# Schools in Torrox



## lorraine88 (Mar 6, 2011)

Hi

I am hoping to move to Torrox or Nerja for a year this september. My daughter is 11, can anyone tell me about schools in the area and if the teachers speak english and/or if there are other english speaking children attending school. How easy is it to rent accommodation close to the schools.
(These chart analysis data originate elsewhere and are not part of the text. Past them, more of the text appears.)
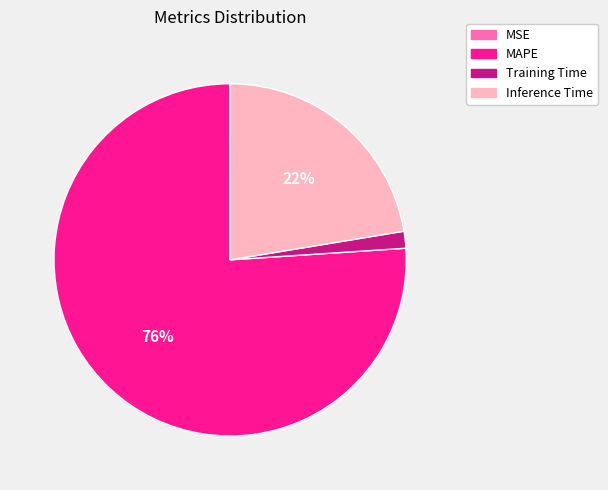

To the nearest percent, what is the difference between the largest and smallest slice percentages?

76%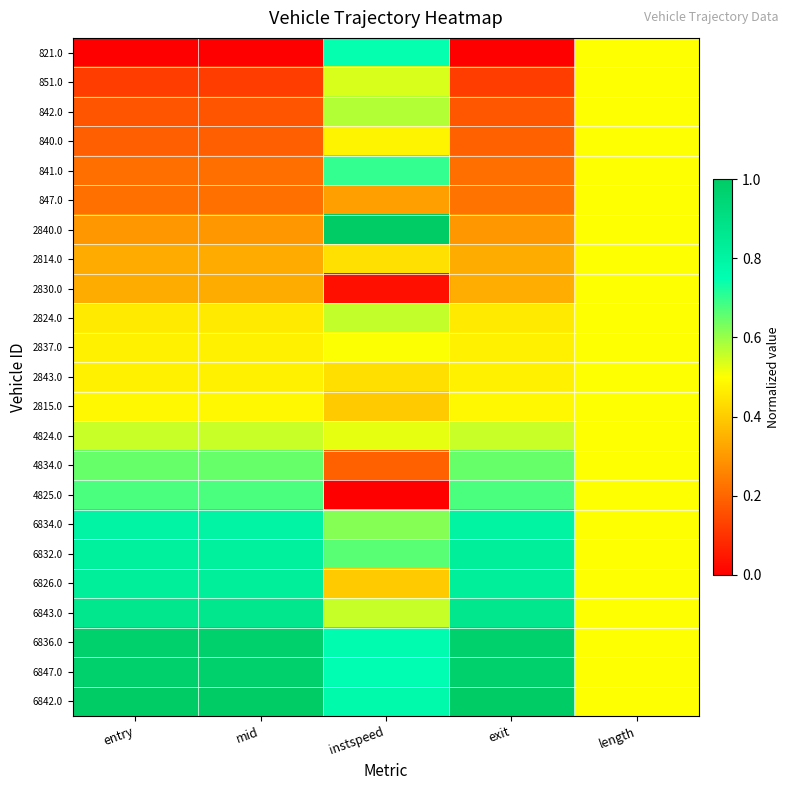

What is the difference between the highest and lowest values at mid?

1.0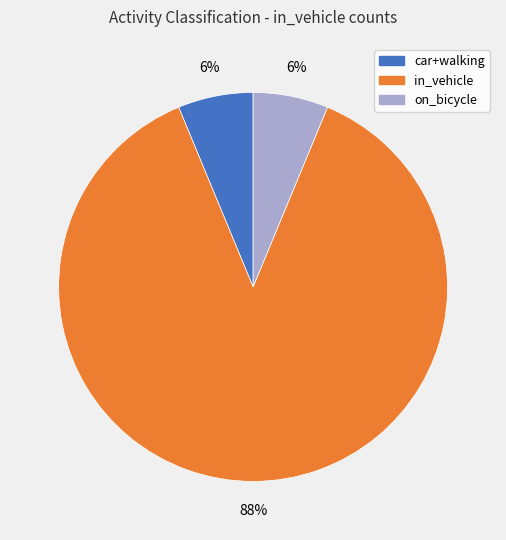

Does any single category account for the majority?

Yes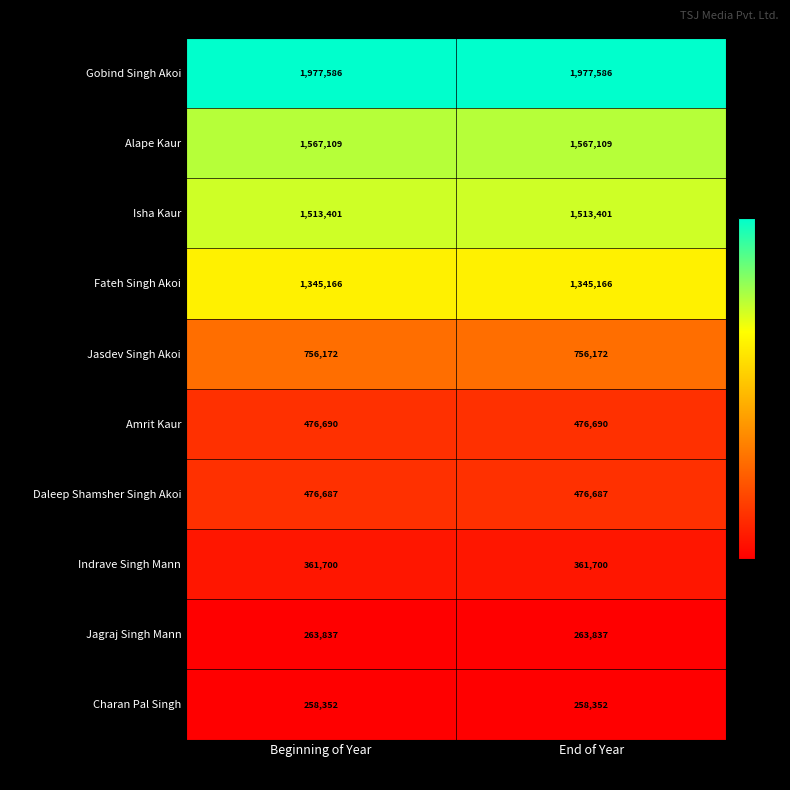

What is the total value across all series at End of Year?

8996700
I really would appreciate any advice.

Thanks


----------



## jojo (Sep 20, 2007)

I'm not from that area, but you can bet your life there will be english speaking kids there. The Teachers will probably be Spanish and lessons will be taught in Spanish. What they generally do is put new, non spanish speaking kids in a lower year with the view that it will take them time to learn spanish and catch up. Generally the schools dont allow english to be spoken in class and the curriculum is spanish 

That said, at 11, its not gonna be easy,. the younger the better. My daughter was 11 when she went to Spanish state school and she had a terrible time, the spanish kids didnt like the british and the british didnt like my daughter as they said she was "stuck up"????? In the end (after 15 months) we put her into an international school and she's now thriving!!! But all kids are different

As for distances from school, in my area they lay on a bus for those kids who need transport. But I dont know what its like over in Torrox. You need to ask the rental agency if you go that route

Jo xxx


----------